Can Duo 2FA be integrated with anything that allows RADIUS authentication?


#1

Hi all,

I would like to know if I can use Duo 2FA with anything that has the option for RADIUS authentication.
I am trying to setup a Captive Portal for UniFi wireless, and they allow Radius authentication.
I was wondering if I can create a RADIUS server on windows server, and setup Duo on it. If this works, Duo will work with a lot of my applications that do not directly have an option to use with Duo.
Or Duo will only work with applications mentioned in the Application section on the Duo Portal.
I use Duo 2FA with pfsense firewall through FreeRADIUS service in pfsense, and they are not listed in the application section.


#2

Usually! There are a few corner-case limitations in our RADIUS support but most customers find they’re able to get a variety of RADIUS devices working through the Duo Authentication Proxy.

Take a look at our generic RADIUS instructions to start (this is the same document linked as “Other VPNs - Try our RADIUS application” from the main docs page). Then review the Authentication Proxy reference for a deep dive into all the possibilities for RADIUS.
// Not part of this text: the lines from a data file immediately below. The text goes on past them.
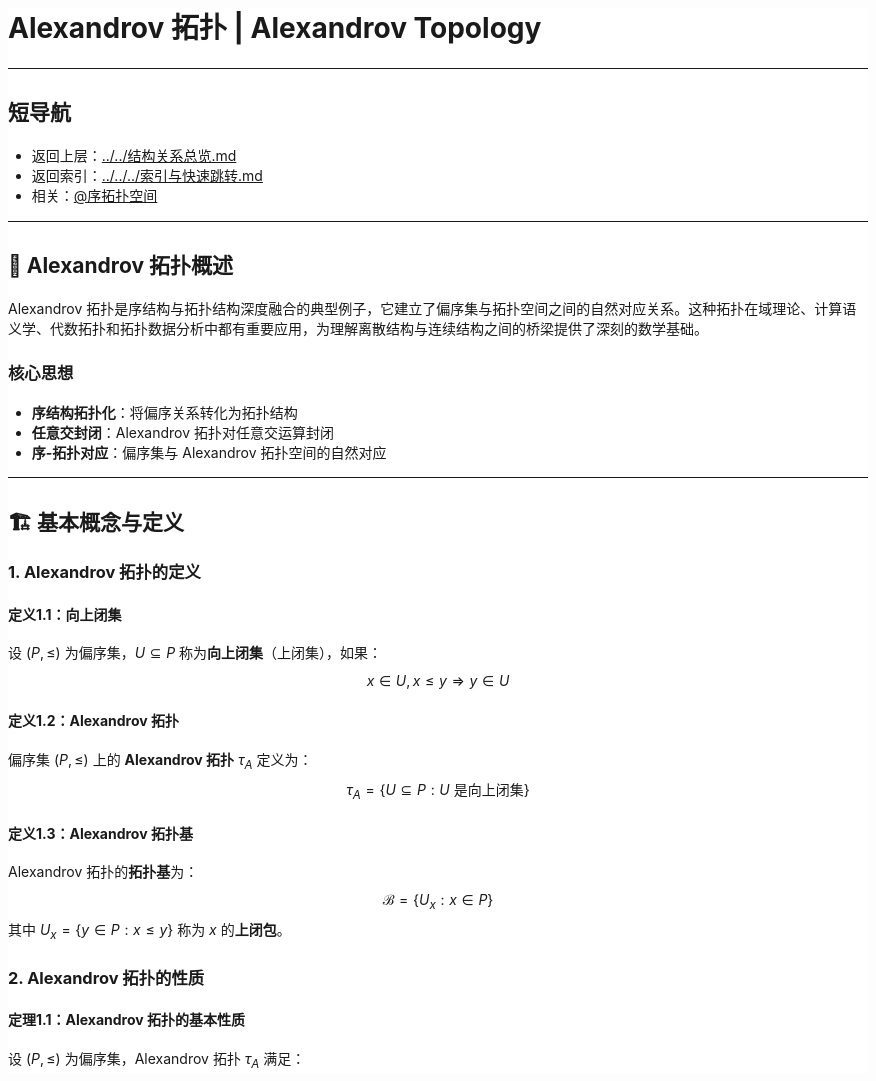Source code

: # Alexandrov 拓扑 | Alexandrov Topology

---

## 短导航

- 返回上层：[../../结构关系总览.md](../../结构关系总览.md)
- 返回索引：[../../../索引与快速跳转.md](../../../索引与快速跳转.md)
- 相关：[@序拓扑空间](./序拓扑空间.md)

---

## 🎯 Alexandrov 拓扑概述

Alexandrov 拓扑是序结构与拓扑结构深度融合的典型例子，它建立了偏序集与拓扑空间之间的自然对应关系。这种拓扑在域理论、计算语义学、代数拓扑和拓扑数据分析中都有重要应用，为理解离散结构与连续结构之间的桥梁提供了深刻的数学基础。

### 核心思想

- **序结构拓扑化**：将偏序关系转化为拓扑结构
- **任意交封闭**：Alexandrov 拓扑对任意交运算封闭
- **序-拓扑对应**：偏序集与 Alexandrov 拓扑空间的自然对应

---

## 🏗️ 基本概念与定义

### 1. Alexandrov 拓扑的定义

#### 定义1.1：向上闭集

设 $(P, \leq)$ 为偏序集，$U \subseteq P$ 称为**向上闭集**（上闭集），如果：
$$x \in U, x \leq y \Rightarrow y \in U$$

#### 定义1.2：Alexandrov 拓扑

偏序集 $(P, \leq)$ 上的 **Alexandrov 拓扑** $\tau_A$ 定义为：
$$\tau_A = \{U \subseteq P : U \text{ 是向上闭集}\}$$

#### 定义1.3：Alexandrov 拓扑基

Alexandrov 拓扑的**拓扑基**为：
$$\mathcal{B} = \{U_x : x \in P\}$$
其中 $U_x = \{y \in P : x \leq y\}$ 称为 $x$ 的**上闭包**。

### 2. Alexandrov 拓扑的性质

#### 定理1.1：Alexandrov 拓扑的基本性质

设 $(P, \leq)$ 为偏序集，Alexandrov 拓扑 $\tau_A$ 满足：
Since you mention wanting to protect wifi, this may fall under one of our corner cases. Our EAP support in the proxy is limited to EAP-GTC. We do support MS-CHAPv2 though, as long as the upstream authentication server is RADIUS (and if you’re using FreeRADIUS then you’re set).


#3

Kristina, this is fantastic news!!
I am sure more people will be compelled to integrate with Duo once they know the capabilities that can be extended with RADIUS.
I request you to create a step by step instructional video on how to setup RADIUS on a server, and setup Duo on it.
Most forums I have checked about DUO, people say its extremely complicated to integrate. I think we need more education, and youtube videos can open up a huge market for you.
Trust me when i say this… there is a lot of lack of understanding around DUO and its integration.
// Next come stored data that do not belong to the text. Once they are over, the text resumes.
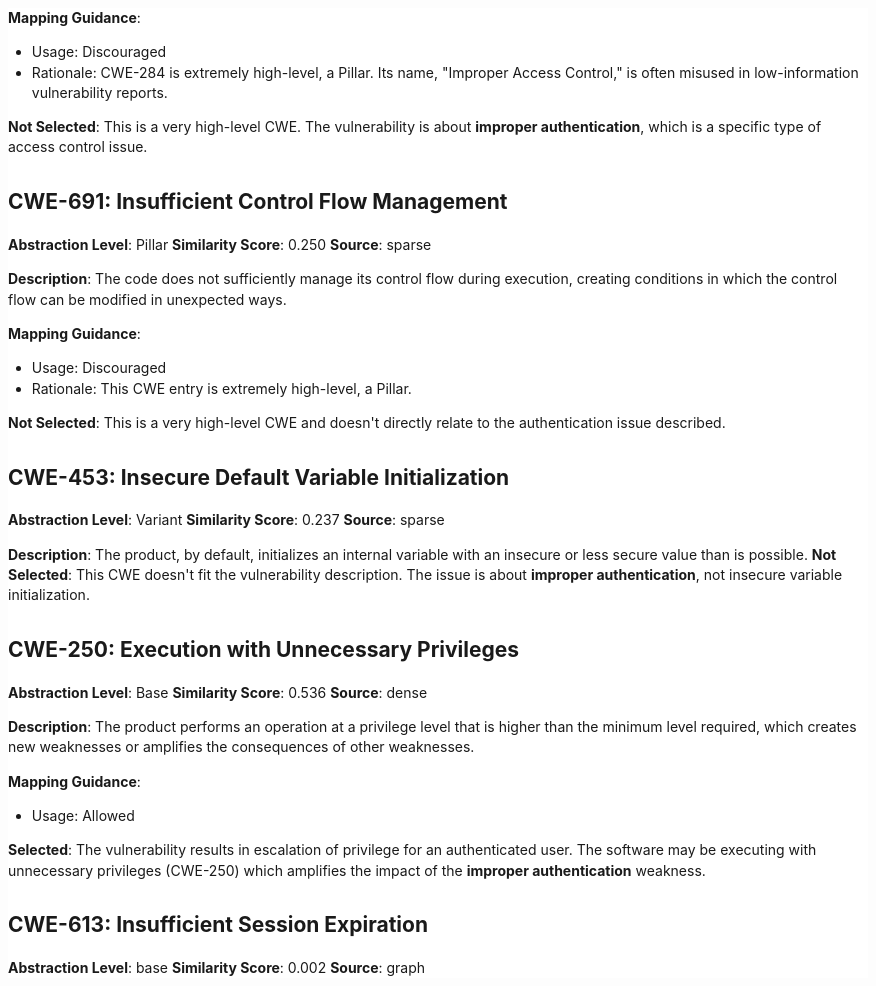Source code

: **Mapping Guidance**:
- Usage: Discouraged
- Rationale: CWE-284 is extremely high-level, a Pillar. Its name, "Improper Access Control," is often misused in low-information vulnerability reports.

**Not Selected**: This is a very high-level CWE. The vulnerability is about **improper authentication**, which is a specific type of access control issue.

## CWE-691: Insufficient Control Flow Management
**Abstraction Level**: Pillar
**Similarity Score**: 0.250
**Source**: sparse

**Description**:
The code does not sufficiently manage its control flow during execution, creating conditions in which the control flow can be modified in unexpected ways.

**Mapping Guidance**:
- Usage: Discouraged
- Rationale: This CWE entry is extremely high-level, a Pillar.

**Not Selected**: This is a very high-level CWE and doesn't directly relate to the authentication issue described.

## CWE-453: Insecure Default Variable Initialization
**Abstraction Level**: Variant
**Similarity Score**: 0.237
**Source**: sparse

**Description**:
The product, by default, initializes an internal variable with an insecure or less secure value than is possible.
**Not Selected**: This CWE doesn't fit the vulnerability description. The issue is about **improper authentication**, not insecure variable initialization.

## CWE-250: Execution with Unnecessary Privileges
**Abstraction Level**: Base
**Similarity Score**: 0.536
**Source**: dense

**Description**:
The product performs an operation at a privilege level that is higher than the minimum level required, which creates new weaknesses or amplifies the consequences of other weaknesses.

**Mapping Guidance**:
- Usage: Allowed

**Selected**: The vulnerability results in escalation of privilege for an authenticated user. The software may be executing with unnecessary privileges (CWE-250) which amplifies the impact of the **improper authentication** weakness.

## CWE-613: Insufficient Session Expiration
**Abstraction Level**: base
**Similarity Score**: 0.002
**Source**: graph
Today anyone can pick up vmware, and install vcenter or esxi with HA/Replication just because there are tons and tons of youtube vidoes on this subject. Duo has some, but requires a lot more.


#4

Thanks for the ideas and for using Duo!

ETA: We do have quite a bit of video content on YouTube (https://www.youtube.com/user/duosec) and linked from our documentation and product pages

We do usually assume someone already has their primary authentication in place, and just need to add Duo for secondary auth. That’s why we don’t explicitly instruct anyone in setting up primary auth from scratch.


#5

@Kristina, thanks. I have installed Duo Proxy Server on a Windows Server 2019 in a Virtual Machine. I have Duo integrated with Local AD users for 2FA, apart from that, I have DUO integration with OpenVPN. And everything is working very well.
Does it mean I dont need to install a separate instance of RADIUS on windows/linux server?

Any place where there is an option for RADIUS based authentication, and is asking for RADIUS server IP address, can i use the IP address for the server on which i have Duo Authentication Proxy installed?

For eg:- I have this option in my UniFi AP’s control page.


#6


#7

For anything you want to point to the Duo proxy, create a [radius_server_whatever] section with the IP of the device that will send requests to it and the shared secret, and then point the device to the authentication proxy IP address and port and use the same secret. The Duo proxy server will take the incoming request, perform primary authentication at an upstream AD or RADIUS server, and once that succeeds perform 2FA.

This process is shown in the generic RADIUS instructions for RADIUS automatic push. Other RADIUS server configurations are shown in the reference.